[REQUEST]: Leave the pictures out, and print everything else in the records exactly.

[MATERIAL SUPPLIED]:
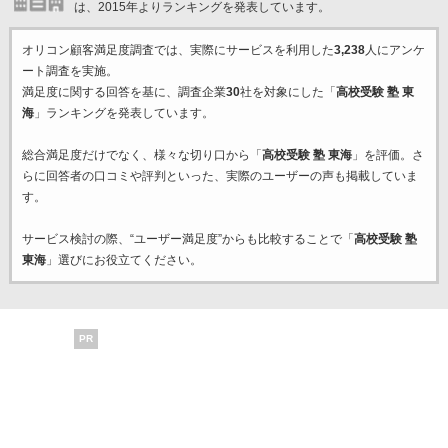
は、2015年よりランキングを発表しています。
オリコン顧客満足度調査では、実際にサービスを利用した
3,238
人にアンケ
ート調査を実施。
満足度に関する回答を基に、調査企業
30
社を対象にした「
高校受験 塾 東
海
」ランキングを発表しています。
総合満足度だけでなく、様々な切り口から「
高校受験 塾 東海
」を評価。さ
らに回答者の口コミや評判といった、実際のユーザーの声も掲載していま
す。
サービス検討の際、“ユーザー満足度”からも比較することで「
高校受験 塾
東海
」選びにお役立てください。
PR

[WRITTEN RESPONSE]:
は、2015年よりランキングを発表しています。
オリコン顧客満足度調査では、実際にサービスを利用した
3,238
人にアンケ
ート調査を実施。
満足度に関する回答を基に、調査企業
30
社を対象にした「
高校受験 塾 東
海
」ランキングを発表しています。
総合満足度だけでなく、様々な切り口から「
高校受験 塾 東海
」を評価。さ
らに回答者の口コミや評判といった、実際のユーザーの声も掲載していま
す。
サービス検討の際、“ユーザー満足度”からも比較することで「
高校受験 塾
東海
」選びにお役立てください。
PR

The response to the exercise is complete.